Our view: There is no excuse for not stopping for school transportation

Buses to school are about 40 feet long and 10 feet high. They are painted bright yellow, and when they stop red lights flash, and in some cases a long arm is pulled out and blocks the road.

They are not delicate. They do not miss easily.

However, drivers pass them by on a regular basis, putting school students at risk. If people do not recover, it’s only a matter of time before the tragedy occurs.

It almost just happened. Earlier this month an unlawful driver of a school bus stopped on a shoulder unpaved in a standby, flying near the door just as a young girl was getting ready to leave. A 19-year-old from Gurham was charged.

A few days later, a 53-year-old from Mount Desert Island was charged with the same crime after passing a bus that stopped that dropped off students.

It’s not all. Gorham’s school department, which is now working to place cameras on all school buses to document illegal crossings, reports more than 50 cases in this school year alone.

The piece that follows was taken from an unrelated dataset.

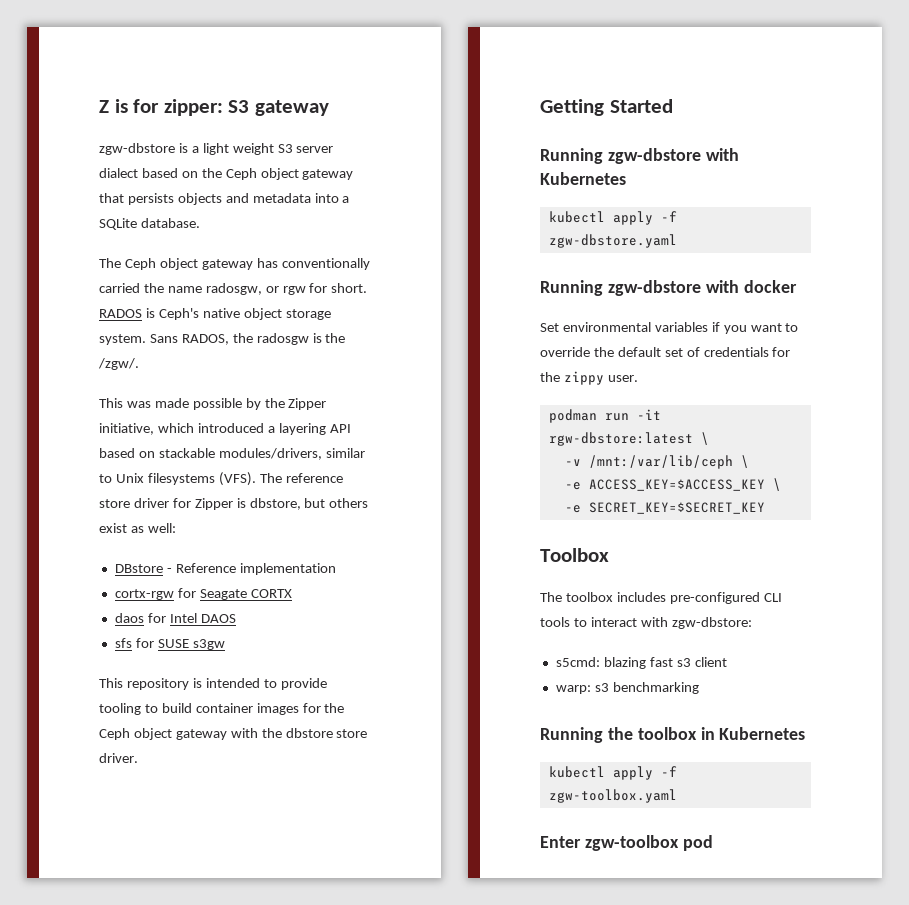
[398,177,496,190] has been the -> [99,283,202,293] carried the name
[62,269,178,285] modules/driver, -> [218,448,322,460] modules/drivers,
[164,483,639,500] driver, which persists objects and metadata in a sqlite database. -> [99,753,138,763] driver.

Last fall, just as students were returning to school en masse after learning from home during most of the plague, Westbrook bus drivers reported being transported like never before, with 10 occurring over a two-week period.

“Their phone rings, or they drink their cup of coffee, brush their hair. I saw everything,” one Westbrook bus driver told WGME. “They even look straight ahead and they’re just like the madness they go through.”

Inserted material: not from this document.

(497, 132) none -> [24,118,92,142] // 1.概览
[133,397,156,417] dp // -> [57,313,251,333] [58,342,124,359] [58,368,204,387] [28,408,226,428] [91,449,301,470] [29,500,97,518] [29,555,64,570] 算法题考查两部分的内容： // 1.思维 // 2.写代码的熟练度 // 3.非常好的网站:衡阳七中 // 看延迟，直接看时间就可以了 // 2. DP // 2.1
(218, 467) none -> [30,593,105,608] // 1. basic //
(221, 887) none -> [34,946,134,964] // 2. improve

They do not imagine things. After the epidemic break, buses full of students returned to roads that had meanwhile become more dangerous. Even when traffic dropped a lot when people stayed at home, road accidents and deaths climbed, both in Maine and across the country.

The reason, authorities say, is an increase in dangerous, even anti-social behavior, a disturbing but humane response to the pressure, isolation and uncertainty of the epidemic.

Not only distracted driving up, but also reckless and faulty driving, all of which have been linked to cause motor vehicle accidents to go up. They also cause a further increase in the number of fatalities of pedestrians and cyclists.

Could a tragedy involving students and a school bus be far behind?

Schools, and law enforcement, are not waiting. Gorham will not be the last district to place cameras on buses, and in some areas police say they are monitoring buses to make sure other drivers pay attention.

If not, and if they are caught, they will initiate, and subject to a $ 250 fine in the first offense, a conditional license in the second.

This should be enough to remind drivers to stay in place when a bus stops in front of them, as well as the possibility that crossing the bus endangers young children, all to save a few seconds.

Just take the look of a big yellow bus with the flashing red lights as a stop sign, and give the kids a few moments to get to a safe place.